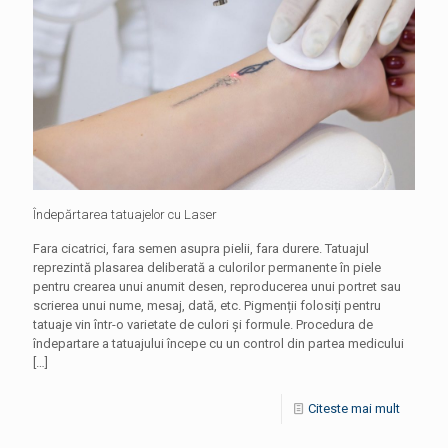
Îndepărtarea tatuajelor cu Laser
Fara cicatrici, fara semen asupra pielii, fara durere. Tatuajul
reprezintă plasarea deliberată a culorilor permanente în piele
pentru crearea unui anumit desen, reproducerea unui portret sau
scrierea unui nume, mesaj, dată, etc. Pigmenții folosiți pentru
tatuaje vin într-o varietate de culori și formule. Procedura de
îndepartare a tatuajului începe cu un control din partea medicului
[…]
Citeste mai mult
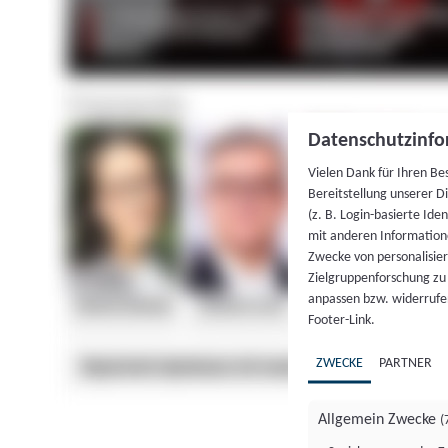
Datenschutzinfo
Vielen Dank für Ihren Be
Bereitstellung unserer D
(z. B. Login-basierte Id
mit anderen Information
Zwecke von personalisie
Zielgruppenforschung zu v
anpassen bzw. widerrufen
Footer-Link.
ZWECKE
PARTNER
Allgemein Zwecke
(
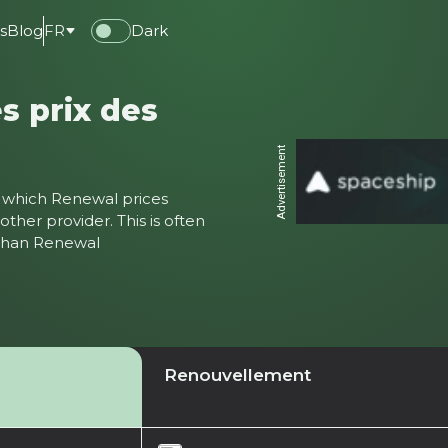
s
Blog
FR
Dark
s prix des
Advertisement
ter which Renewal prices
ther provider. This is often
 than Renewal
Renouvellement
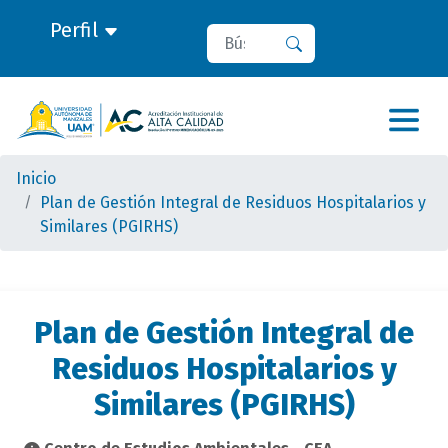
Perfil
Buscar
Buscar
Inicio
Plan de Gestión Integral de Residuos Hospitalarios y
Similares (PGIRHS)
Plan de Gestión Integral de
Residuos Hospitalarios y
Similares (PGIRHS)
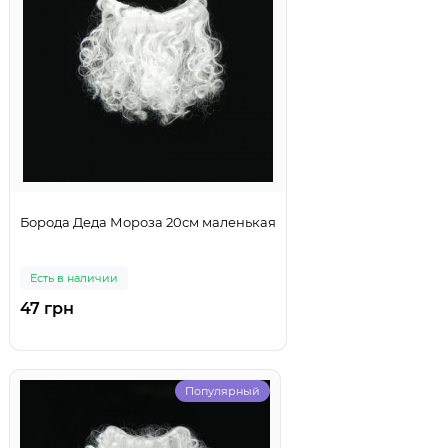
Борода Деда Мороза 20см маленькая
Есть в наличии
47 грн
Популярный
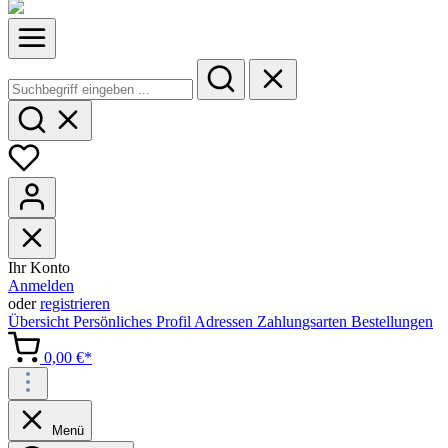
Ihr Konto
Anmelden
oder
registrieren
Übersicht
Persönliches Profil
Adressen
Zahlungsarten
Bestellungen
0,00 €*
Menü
★ ★ ★ ★ ★ ★ ★
- What is required -
Take the entries above and copy exactly the lines starting at the one with "anpassen bzw. widerrufen" and ending at the one with "Zahlungsarten"; nothing outside that span, and no pictures.

- Your response -
anpassen bzw. widerrufen
Footer-Link.
ZWECKE
PARTNER
Allgemein Zwecke
(
s
Blog
FR
Dark
s prix des
Advertisement
ter which Renewal prices
ther provider. This is often
 than Renewal
Renouvellement
Perfil
Buscar
Buscar
Inicio
Plan de Gestión Integral de Residuos Hospitalarios y
Similares (PGIRHS)
Plan de Gestión Integral de
Residuos Hospitalarios y
Similares (PGIRHS)
Борода Деда Мороза 20см маленькая
Есть в наличии
47 грн
Популярный
Ihr Konto
Anmelden
oder
registrieren
Übersicht
Persönliches Profil
Adressen
Zahlungsarten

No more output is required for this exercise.